The current keep dates from the 1180s, when Theobald de Valoignes rebuilt the remains of the castle. King John gave the castle to Robert de Vieuxpont in 1203, and he continued to refortify, constructing an upper hall over the courtyard.

Brough Castle from the south east. Clifford's Tower is in the foreground, with the keep behind on the left.
In 1268, the castle passed to the Clifford family, the barons de Clifford, who also owned Brougham Castle in the area. Robert Clifford began to enlarge and improve the castle, building the circular tower at the south east corner, known as Clifford's Tower, around 1300. A new upper hall, and associated chambers, was built by his grandson Roger around 1350. The Cliffords lived here until Christmas 1521, when fire again destroyed the castle.

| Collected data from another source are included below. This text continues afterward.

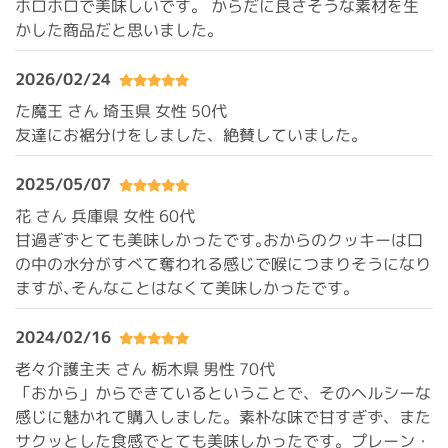
ホロホロで美味しいです。 からだに良さそうな素材を生
かした商品だと思いました。
2026/02/24
た魔王 さん 埼玉県
女性 50代
友達にお裾分けをしました、絶賛していました。
2025/05/07
花 さん 兵庫県
女性 60代
甘過ぎずとても美味しかったです｡おからのクッキーは口
の中の水分がすべて奪われる感じで喉につまりそうになり
ますが､そんなことはなくて美味しかったです。
2024/02/16
老々介護主夫 さん 栃木県
男性 70代
「おから」からできているということで、そのヘルシーな
感じに魅かれて購入しました。素朴な味で甘すぎず、また
サクッとした食感でとても美味しかったです。プレーン・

After lying derelict for nearly 140 years, Lady Anne Clifford began a programme of repairs and rebuilding at Brough in 1659. A stone plaque commemorating her efforts was erected in 1663. She spent considerable periods of time here, but after her death in 1676 the castle ceased to be occupied.


Following the death of Anne Clifford, the castle passed to the earls of Thanet, who made their home at Appleby Castle in Appleby-in-Westmorland. Brough castle began to decline accordingly. A sale was held in 1715, raising £55 from the auctioning of the roof and fittings. Much of the stone was plundered, mostly in 1763 when Brough mill was built. Even the commemorative plaque was reused, under the water-wheel.

An engraving of 1739 by the Buck Brothers shows Brough Castle still standing, but by the time it came under the protection of the Ministry of Works in 1920, it was only just saved from total collapse. It is now cared for by English Heritage.